- **WORK TASK**: Would you please restate all of the data exactly?

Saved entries
= = = = = = =

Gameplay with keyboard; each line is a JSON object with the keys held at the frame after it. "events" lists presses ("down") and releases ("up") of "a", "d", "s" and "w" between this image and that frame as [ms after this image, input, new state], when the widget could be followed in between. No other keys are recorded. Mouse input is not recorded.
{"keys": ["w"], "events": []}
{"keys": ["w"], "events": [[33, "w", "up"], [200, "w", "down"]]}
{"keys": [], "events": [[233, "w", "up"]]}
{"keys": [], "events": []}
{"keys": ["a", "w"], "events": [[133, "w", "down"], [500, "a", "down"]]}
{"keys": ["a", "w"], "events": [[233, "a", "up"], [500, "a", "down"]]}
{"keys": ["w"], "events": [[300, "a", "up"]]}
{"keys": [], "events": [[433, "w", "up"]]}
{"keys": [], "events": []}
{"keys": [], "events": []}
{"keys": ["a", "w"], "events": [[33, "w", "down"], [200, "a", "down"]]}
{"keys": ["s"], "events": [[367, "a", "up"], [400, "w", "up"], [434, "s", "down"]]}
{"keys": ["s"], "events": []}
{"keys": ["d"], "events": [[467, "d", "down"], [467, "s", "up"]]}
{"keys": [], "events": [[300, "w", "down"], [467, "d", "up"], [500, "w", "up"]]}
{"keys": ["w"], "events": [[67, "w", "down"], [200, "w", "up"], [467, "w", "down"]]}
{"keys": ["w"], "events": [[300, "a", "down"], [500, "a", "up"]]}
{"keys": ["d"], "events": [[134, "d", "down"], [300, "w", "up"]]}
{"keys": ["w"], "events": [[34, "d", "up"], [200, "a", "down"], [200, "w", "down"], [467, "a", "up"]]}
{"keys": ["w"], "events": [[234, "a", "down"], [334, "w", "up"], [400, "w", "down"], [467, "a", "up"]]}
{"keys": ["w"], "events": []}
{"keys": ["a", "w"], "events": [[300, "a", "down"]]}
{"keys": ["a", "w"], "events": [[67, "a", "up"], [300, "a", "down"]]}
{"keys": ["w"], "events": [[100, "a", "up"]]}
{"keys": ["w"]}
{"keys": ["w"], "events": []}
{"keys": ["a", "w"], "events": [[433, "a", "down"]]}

= = = = = = =

- **OUTPUT FOR THIS TASK**:
Gameplay with keyboard; each line is a JSON object with the keys held at the frame after it. "events" lists presses ("down") and releases ("up") of "a", "d", "s" and "w" between this image and that frame as [ms after this image, input, new state], when the widget could be followed in between. No other keys are recorded. Mouse input is not recorded.
{"keys": ["w"], "events": []}
{"keys": ["w"], "events": [[33, "w", "up"], [200, "w", "down"]]}
{"keys": [], "events": [[233, "w", "up"]]}
{"keys": [], "events": []}
{"keys": ["a", "w"], "events": [[133, "w", "down"], [500, "a", "down"]]}
{"keys": ["a", "w"], "events": [[233, "a", "up"], [500, "a", "down"]]}
{"keys": ["w"], "events": [[300, "a", "up"]]}
{"keys": [], "events": [[433, "w", "up"]]}
{"keys": [], "events": []}
{"keys": [], "events": []}
{"keys": ["a", "w"], "events": [[33, "w", "down"], [200, "a", "down"]]}
{"keys": ["s"], "events": [[367, "a", "up"], [400, "w", "up"], [434, "s", "down"]]}
{"keys": ["s"], "events": []}
{"keys": ["d"], "events": [[467, "d", "down"], [467, "s", "up"]]}
{"keys": [], "events": [[300, "w", "down"], [467, "d", "up"], [500, "w", "up"]]}
{"keys": ["w"], "events": [[67, "w", "down"], [200, "w", "up"], [467, "w", "down"]]}
{"keys": ["w"], "events": [[300, "a", "down"], [500, "a", "up"]]}
{"keys": ["d"], "events": [[134, "d", "down"], [300, "w", "up"]]}
{"keys": ["w"], "events": [[34, "d", "up"], [200, "a", "down"], [200, "w", "down"], [467, "a", "up"]]}
{"keys": ["w"], "events": [[234, "a", "down"], [334, "w", "up"], [400, "w", "down"], [467, "a", "up"]]}
{"keys": ["w"], "events": []}
{"keys": ["a", "w"], "events": [[300, "a", "down"]]}
{"keys": ["a", "w"], "events": [[67, "a", "up"], [300, "a", "down"]]}
{"keys": ["w"], "events": [[100, "a", "up"]]}
{"keys": ["w"]}
{"keys": ["w"], "events": []}
{"keys": ["a", "w"], "events": [[433, "a", "down"]]}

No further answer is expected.